Reputation: 1
I am using sklearn-DBSCAN to cluster my text data. I used GoogleNews-vectors-negative300.bin to create 300 dimensional sentence vectors for each document and created metrics of size 10000*300. when I passed metrics to DBSCAN with few possible values of eps (0.2 to 3) & min_samples (5 to 100) with other default parameters, getting numbers of clusters (200 to 10). As I analyzed for all the clusters noise data is approx 75-80% of my data. Is there any way to reduce noise or use some other parameters (distances) to reduce noise? Even I checked with euclidean distance between 2 vectors is 0.6 but both are in different clusters, how can I manage to bring in same cluster?
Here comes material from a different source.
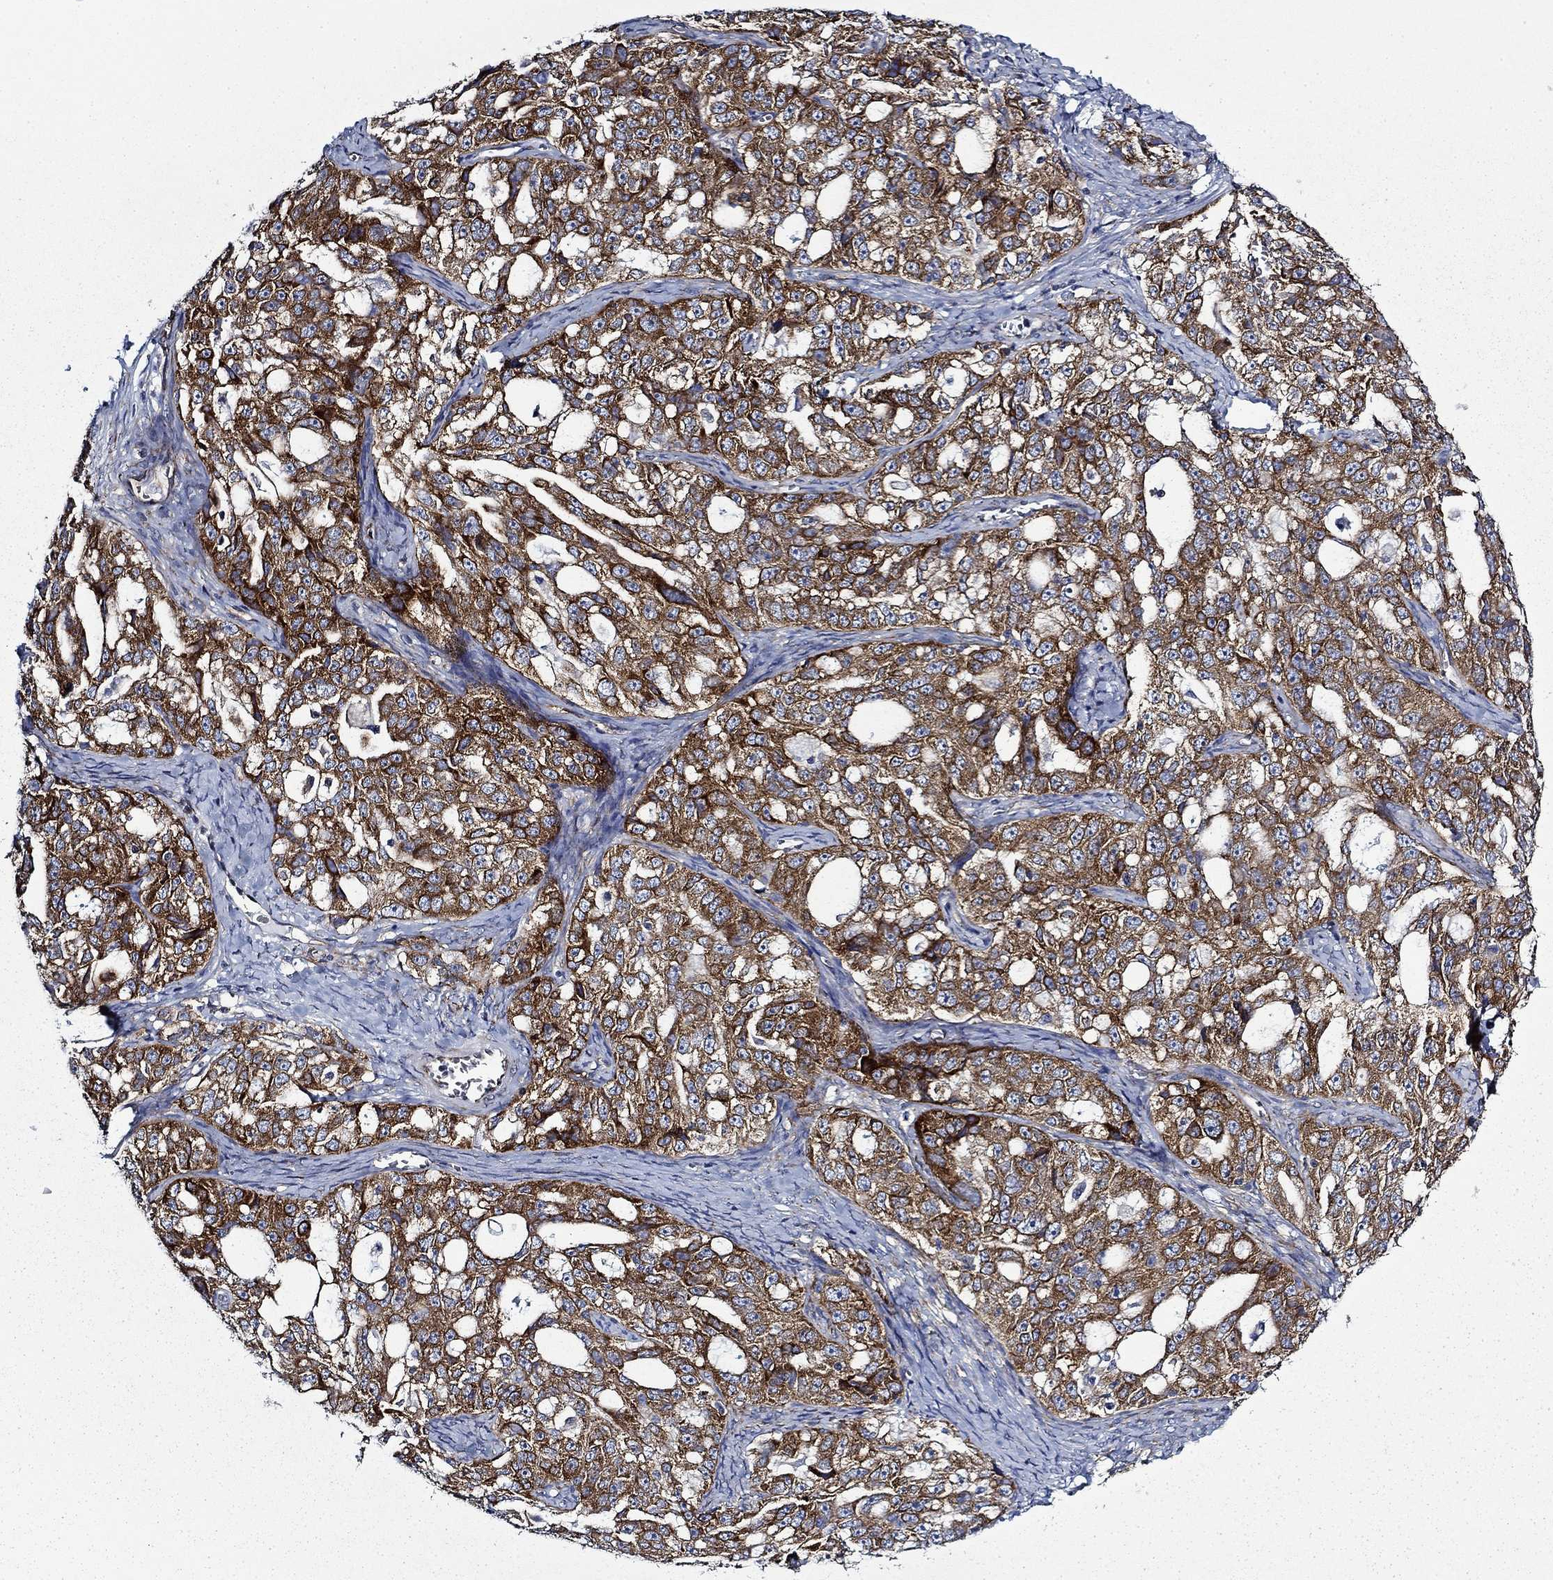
{"staining": {"intensity": "strong", "quantity": ">75%", "location": "cytoplasmic/membranous"}, "tissue": "ovarian cancer", "cell_type": "Tumor cells", "image_type": "cancer", "snomed": [{"axis": "morphology", "description": "Cystadenocarcinoma, serous, NOS"}, {"axis": "topography", "description": "Ovary"}], "caption": "Approximately >75% of tumor cells in human ovarian cancer (serous cystadenocarcinoma) demonstrate strong cytoplasmic/membranous protein staining as visualized by brown immunohistochemical staining.", "gene": "FXR1", "patient": {"sex": "female", "age": 51}}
X_scaled = scaler.fit_transform(sentence_vectors)
ep = 0.3
min_sam = 10
for itr in range(1,11):
dbscan = DBSCAN(eps=ep, min_samples = min_sam*itr)
clusters = dbscan.fit_predict(X_scaled)
Upvotes: 0
Views: 399
Reputation: 77495
If you want two points at distance 0.6 to be in the same cluster, then you may need to use a larger epsilon (which is a distance threshold). At 0.6 they should be in the same cluster.
Since word2vec is trained with dot products, it would likely make more sense to use the dot product as similarity and/or cosine distance.
But in general I doubt you'll be able to get good results. The way sentence vectors are built by averaging word2vec vectors kills too much signal, and adds to much noise. And since the data is high-dimensional, all such noise is a problem.
Upvotes: 0